### 抽出テキスト
一方で本発明品(本発明品10)を用いてケーキ生地を撹拌した場合は、製造直後、40℃で40日間保存後、40℃で2ヶ月間保存後、又は40℃で3ヵ月間保存後のものを使用しても、撹拌後のケーキ生地の比重に差が見られず、全て起泡性に優れていた。さらに、40℃保存前後における本発明品(本発明品10)の色味を計測したところ、40℃保存前が59.1であったのに対し、保存後は59.7と、保存前後でほとんど色味が変化しなかった。さらに、40℃保存前後における本発明品(本発明品10)の色味を目視により比較したところ、本発明品は40℃で3ヵ月間保存しても外観が変化しなかった。
【0062】
[調製例3 水中油型乳化組成物の調製]
上記調製例2と同様の方法により、本発明品11、12、及び比較品15を下記表3に示す割合で調製した。なお、表3の上欄に記載の各成分の数値は油相成分と水相成分の合計を100質量%としたときの質量%を示す。
また、表3には、各乳化組成物中の飽和脂肪酸を構成脂肪酸とするモノアシルグリセロール(成分A)、炭素数6以上の糖アルコール(成分B)、ショ糖脂肪酸エステル(成分C)、水(成分D)、グリセリン(成分E)、油脂(成分F)、プロピレングリコール脂肪酸エステル(成分G)、脂肪酸(成分H)の各含有量(単位:質量%)を併せて示し、さらに成分Bの含有量と成分Eの含有量の合計値、成分Aの含有量に対する成分Cの含有量の比率(C/A、質量比)、及び成分Bの含有量に対する成分Eの含有量の比率(E/B、質量比)も併せて示した。
【0063】
[試験例3 起泡性試験]
卵(生鶏卵)260gに上白糖210gを加え、卓上ミキサー(HOBART社製N-50、ホイッパー:N-5D)で攪拌しながら20℃まで加温した。上記調製例1にて作製した乳化組成物(本発明品1、3、4、7)、上記調製例2にて作製した乳化組成物(本発明品10)、又は上記調製例3にて作製した乳化組成物(本発明品11、12、比較品15)10g、及び水100gを加え中速で1分間攪拌した。薄力粉(日清製粉社製)200g、及び菜種油を20g加え、中速で5、7、又は9分間攪拌し、ケーキ生地を得た。得られたケーキ生地を108mlカップに移して速やかに計量し、ケーキ生地の比重(かさ比重、単位:g/cm)を算出して、起泡性を評価した。
なお、上記乳化組成物は、製造直後(1~3日後)のものを使用した。

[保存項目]

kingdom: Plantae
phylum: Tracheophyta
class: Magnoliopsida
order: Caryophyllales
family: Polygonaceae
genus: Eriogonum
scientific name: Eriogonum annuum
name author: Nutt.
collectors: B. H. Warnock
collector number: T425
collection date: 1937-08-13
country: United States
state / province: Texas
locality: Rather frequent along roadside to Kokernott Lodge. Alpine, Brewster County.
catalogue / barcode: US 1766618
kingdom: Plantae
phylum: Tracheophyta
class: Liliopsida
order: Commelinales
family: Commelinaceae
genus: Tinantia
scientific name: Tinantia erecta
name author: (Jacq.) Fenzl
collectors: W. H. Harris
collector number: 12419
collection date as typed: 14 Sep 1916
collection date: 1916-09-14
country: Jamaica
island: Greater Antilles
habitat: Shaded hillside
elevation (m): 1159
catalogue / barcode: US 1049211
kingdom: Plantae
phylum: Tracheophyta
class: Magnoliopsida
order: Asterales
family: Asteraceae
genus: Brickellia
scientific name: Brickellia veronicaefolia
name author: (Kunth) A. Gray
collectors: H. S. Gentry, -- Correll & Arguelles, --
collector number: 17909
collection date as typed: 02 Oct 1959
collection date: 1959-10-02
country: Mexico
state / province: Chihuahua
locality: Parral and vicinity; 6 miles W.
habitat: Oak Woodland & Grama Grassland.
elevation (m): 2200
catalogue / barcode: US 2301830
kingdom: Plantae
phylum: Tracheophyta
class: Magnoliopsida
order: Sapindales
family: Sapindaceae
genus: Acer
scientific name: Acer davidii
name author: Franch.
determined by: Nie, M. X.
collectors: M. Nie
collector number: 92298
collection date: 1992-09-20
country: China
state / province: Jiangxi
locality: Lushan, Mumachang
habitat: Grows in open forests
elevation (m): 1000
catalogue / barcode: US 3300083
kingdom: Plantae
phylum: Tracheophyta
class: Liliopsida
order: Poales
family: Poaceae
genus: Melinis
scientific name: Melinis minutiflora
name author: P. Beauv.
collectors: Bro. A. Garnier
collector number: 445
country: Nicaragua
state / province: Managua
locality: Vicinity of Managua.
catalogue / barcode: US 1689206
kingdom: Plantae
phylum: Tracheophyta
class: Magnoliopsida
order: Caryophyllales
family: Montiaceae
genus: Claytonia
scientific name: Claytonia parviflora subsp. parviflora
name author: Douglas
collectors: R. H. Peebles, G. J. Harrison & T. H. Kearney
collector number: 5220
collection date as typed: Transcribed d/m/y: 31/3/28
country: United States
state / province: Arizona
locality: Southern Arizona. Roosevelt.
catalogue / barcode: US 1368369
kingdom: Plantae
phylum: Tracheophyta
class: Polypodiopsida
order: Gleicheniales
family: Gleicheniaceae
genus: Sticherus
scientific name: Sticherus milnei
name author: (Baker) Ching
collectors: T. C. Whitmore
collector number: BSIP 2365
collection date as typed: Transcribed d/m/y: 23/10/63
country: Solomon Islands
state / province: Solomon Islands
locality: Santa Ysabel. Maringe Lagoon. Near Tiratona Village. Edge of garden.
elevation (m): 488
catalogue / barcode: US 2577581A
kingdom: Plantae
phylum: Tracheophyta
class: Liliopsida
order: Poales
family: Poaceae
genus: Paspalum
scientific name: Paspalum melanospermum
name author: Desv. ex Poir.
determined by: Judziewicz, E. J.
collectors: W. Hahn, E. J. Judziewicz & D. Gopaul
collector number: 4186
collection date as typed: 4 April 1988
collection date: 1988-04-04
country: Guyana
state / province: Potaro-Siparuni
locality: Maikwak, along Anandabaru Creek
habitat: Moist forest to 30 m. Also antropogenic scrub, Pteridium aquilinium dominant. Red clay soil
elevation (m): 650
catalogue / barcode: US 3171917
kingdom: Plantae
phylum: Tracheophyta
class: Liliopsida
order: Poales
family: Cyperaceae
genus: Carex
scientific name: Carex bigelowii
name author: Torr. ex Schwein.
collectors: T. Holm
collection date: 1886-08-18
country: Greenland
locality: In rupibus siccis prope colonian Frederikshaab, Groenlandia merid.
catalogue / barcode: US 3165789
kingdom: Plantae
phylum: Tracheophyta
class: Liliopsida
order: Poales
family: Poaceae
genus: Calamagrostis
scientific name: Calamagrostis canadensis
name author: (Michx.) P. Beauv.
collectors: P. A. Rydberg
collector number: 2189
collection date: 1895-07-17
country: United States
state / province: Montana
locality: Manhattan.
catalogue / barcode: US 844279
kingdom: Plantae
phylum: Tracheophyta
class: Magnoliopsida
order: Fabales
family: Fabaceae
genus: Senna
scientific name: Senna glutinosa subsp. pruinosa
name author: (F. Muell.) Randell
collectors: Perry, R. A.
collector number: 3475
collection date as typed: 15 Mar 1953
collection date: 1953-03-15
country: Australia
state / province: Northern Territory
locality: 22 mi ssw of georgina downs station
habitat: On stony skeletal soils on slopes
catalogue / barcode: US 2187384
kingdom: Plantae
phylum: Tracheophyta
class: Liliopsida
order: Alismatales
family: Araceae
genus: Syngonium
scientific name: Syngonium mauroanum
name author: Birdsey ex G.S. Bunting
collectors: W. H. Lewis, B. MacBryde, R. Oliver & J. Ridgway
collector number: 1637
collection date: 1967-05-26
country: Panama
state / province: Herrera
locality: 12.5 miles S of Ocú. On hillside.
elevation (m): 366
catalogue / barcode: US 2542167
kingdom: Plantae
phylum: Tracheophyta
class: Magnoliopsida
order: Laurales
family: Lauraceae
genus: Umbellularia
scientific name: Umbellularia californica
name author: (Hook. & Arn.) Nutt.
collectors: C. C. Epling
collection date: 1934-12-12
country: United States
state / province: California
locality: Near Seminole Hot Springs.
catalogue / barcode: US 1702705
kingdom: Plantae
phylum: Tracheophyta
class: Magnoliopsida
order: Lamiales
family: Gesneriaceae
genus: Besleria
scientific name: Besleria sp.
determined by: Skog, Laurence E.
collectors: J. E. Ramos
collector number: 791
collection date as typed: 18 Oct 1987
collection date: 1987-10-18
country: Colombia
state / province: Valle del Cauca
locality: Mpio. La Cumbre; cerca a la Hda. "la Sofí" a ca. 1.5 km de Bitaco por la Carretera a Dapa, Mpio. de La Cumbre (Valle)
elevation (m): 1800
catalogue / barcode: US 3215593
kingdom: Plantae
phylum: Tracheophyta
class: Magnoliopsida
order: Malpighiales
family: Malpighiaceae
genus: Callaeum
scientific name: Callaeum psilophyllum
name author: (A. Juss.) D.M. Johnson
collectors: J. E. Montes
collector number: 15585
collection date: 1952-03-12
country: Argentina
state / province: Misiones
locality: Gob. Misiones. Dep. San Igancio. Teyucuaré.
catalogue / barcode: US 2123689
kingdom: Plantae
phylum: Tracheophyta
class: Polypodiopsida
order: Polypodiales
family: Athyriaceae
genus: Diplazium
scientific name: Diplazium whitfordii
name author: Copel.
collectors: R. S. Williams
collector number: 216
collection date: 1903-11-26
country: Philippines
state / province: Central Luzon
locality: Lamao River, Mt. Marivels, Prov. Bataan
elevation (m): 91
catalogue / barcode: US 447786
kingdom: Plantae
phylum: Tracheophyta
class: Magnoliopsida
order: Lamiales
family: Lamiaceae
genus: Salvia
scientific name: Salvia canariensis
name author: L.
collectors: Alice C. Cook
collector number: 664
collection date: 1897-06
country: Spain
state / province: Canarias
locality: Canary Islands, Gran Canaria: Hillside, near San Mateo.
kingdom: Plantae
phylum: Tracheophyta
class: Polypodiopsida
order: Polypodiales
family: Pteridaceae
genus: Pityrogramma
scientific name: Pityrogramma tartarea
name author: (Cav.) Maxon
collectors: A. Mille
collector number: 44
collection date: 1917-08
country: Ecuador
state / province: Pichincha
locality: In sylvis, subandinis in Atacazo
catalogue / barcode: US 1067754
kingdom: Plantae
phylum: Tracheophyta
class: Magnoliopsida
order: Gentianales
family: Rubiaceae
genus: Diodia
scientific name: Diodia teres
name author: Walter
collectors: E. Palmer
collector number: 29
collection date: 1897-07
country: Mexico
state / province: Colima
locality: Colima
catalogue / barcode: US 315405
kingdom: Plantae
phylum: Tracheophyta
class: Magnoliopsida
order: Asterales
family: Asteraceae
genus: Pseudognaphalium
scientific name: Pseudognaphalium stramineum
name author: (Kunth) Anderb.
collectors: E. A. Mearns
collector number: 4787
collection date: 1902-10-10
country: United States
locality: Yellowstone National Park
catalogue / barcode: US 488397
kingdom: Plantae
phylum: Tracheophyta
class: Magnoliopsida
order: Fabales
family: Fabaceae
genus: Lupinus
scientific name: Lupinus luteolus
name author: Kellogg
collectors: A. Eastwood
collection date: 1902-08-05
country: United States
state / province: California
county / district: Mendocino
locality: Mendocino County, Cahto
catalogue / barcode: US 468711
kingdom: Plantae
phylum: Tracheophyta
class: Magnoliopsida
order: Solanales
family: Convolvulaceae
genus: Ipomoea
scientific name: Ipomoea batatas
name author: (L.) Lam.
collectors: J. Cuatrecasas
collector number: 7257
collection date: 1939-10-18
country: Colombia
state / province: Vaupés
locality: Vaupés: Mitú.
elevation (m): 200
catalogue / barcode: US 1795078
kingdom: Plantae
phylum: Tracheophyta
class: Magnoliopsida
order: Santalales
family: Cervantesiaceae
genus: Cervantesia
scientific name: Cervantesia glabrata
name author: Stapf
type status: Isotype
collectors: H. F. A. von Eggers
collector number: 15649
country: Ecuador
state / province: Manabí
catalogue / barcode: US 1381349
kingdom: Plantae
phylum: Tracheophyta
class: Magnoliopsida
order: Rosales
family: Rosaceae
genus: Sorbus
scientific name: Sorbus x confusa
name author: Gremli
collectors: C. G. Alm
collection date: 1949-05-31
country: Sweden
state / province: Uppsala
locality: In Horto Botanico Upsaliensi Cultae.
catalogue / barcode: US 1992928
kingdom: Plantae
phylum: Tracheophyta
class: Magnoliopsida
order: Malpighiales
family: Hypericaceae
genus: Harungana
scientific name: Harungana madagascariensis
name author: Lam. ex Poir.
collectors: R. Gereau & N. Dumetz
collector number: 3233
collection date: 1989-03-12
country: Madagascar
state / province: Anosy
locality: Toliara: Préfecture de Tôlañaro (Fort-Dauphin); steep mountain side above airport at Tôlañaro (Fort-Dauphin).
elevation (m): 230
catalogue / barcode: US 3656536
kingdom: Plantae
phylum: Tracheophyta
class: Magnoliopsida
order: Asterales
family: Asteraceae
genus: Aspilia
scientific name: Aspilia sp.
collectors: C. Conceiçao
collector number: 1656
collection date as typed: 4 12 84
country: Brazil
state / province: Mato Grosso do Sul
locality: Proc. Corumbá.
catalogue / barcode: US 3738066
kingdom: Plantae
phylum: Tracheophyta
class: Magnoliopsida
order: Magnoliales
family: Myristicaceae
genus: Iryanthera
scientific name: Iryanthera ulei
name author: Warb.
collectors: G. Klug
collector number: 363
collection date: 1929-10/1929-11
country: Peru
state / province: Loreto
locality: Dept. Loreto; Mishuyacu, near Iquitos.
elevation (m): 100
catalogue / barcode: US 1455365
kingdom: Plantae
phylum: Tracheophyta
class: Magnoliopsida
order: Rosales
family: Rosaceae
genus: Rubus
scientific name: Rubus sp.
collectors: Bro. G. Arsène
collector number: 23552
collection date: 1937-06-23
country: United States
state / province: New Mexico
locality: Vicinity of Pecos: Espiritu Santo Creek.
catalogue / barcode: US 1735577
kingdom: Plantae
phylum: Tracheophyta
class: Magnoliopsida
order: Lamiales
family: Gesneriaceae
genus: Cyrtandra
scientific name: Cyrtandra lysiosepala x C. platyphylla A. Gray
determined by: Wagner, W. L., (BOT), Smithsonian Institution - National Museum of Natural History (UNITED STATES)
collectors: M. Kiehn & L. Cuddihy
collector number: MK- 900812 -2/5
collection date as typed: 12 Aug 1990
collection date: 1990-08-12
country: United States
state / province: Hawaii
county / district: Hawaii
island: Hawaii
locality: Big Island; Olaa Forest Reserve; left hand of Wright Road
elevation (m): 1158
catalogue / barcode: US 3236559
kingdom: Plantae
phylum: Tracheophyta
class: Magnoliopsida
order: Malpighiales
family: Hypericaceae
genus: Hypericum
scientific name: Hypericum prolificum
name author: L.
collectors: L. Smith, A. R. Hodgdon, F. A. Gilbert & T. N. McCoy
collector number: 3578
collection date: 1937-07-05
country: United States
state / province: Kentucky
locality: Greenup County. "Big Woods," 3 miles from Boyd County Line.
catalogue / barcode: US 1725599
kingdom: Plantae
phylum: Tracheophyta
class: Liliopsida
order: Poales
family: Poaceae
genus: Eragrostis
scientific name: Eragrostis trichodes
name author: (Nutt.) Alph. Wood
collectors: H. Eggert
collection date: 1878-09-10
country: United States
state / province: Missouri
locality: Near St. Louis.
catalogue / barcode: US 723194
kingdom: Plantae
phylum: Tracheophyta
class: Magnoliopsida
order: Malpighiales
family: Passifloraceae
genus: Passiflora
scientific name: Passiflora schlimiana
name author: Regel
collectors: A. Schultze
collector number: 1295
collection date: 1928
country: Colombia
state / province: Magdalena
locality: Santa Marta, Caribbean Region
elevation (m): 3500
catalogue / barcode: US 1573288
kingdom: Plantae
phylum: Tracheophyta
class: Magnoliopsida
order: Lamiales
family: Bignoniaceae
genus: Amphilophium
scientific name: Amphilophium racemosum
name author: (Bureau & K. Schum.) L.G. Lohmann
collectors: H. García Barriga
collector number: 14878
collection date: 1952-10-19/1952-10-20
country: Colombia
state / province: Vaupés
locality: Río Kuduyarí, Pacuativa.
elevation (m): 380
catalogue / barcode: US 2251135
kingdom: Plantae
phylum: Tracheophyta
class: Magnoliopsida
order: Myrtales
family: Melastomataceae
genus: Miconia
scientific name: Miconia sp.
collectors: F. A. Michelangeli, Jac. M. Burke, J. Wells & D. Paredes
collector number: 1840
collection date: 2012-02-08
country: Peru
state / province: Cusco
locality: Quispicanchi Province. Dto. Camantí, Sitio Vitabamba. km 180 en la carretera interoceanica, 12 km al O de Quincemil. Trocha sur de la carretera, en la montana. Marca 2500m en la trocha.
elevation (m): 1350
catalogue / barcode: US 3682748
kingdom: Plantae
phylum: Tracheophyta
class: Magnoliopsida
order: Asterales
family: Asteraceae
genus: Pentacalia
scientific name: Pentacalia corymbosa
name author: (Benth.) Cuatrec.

### 課題一覧
1 - 抽出テキストのうち「また、表3には、各乳化組成物」を含む語句で始まり「なお、上記乳化組成物は、製造直後(1~3日後)のものを使用した。」で終わる部分を、「上白糖」を「グラニュー糖」に置き換えて書き直してください。
2 - 抽出テキストの起泡性試験では、得られたケーキ生地を何mlのカップに移しましたか。
行は別の出典から取ったものです。

### 課題ごとの結果
1 -
また、表3には、各乳化組成物中の飽和脂肪酸を構成脂肪酸とするモノアシルグリセロール(成分A)、炭素数6以上の糖アルコール(成分B)、ショ糖脂肪酸エステル(成分C)、水(成分D)、グリセリン(成分E)、油脂(成分F)、プロピレングリコール脂肪酸エステル(成分G)、脂肪酸(成分H)の各含有量(単位:質量%)を併せて示し、さらに成分Bの含有量と成分Eの含有量の合計値、成分Aの含有量に対する成分Cの含有量の比率(C/A、質量比)、及び成分Bの含有量に対する成分Eの含有量の比率(E/B、質量比)も併せて示した。
【0063】
[試験例3 起泡性試験]
卵(生鶏卵)260gにグラニュー糖210gを加え、卓上ミキサー(HOBART社製N-50、ホイッパー:N-5D)で攪拌しながら20℃まで加温した。上記調製例1にて作製した乳化組成物(本発明品1、3、4、7)、上記調製例2にて作製した乳化組成物(本発明品10)、又は上記調製例3にて作製した乳化組成物(本発明品11、12、比較品15)10g、及び水100gを加え中速で1分間攪拌した。薄力粉(日清製粉社製)200g、及び菜種油を20g加え、中速で5、7、又は9分間攪拌し、ケーキ生地を得た。得られたケーキ生地を108mlカップに移して速やかに計量し、ケーキ生地の比重(かさ比重、単位:g/cm)を算出して、起泡性を評価した。
なお、上記乳化組成物は、製造直後(1~3日後)のものを使用した。

2 - 108mlのカップです。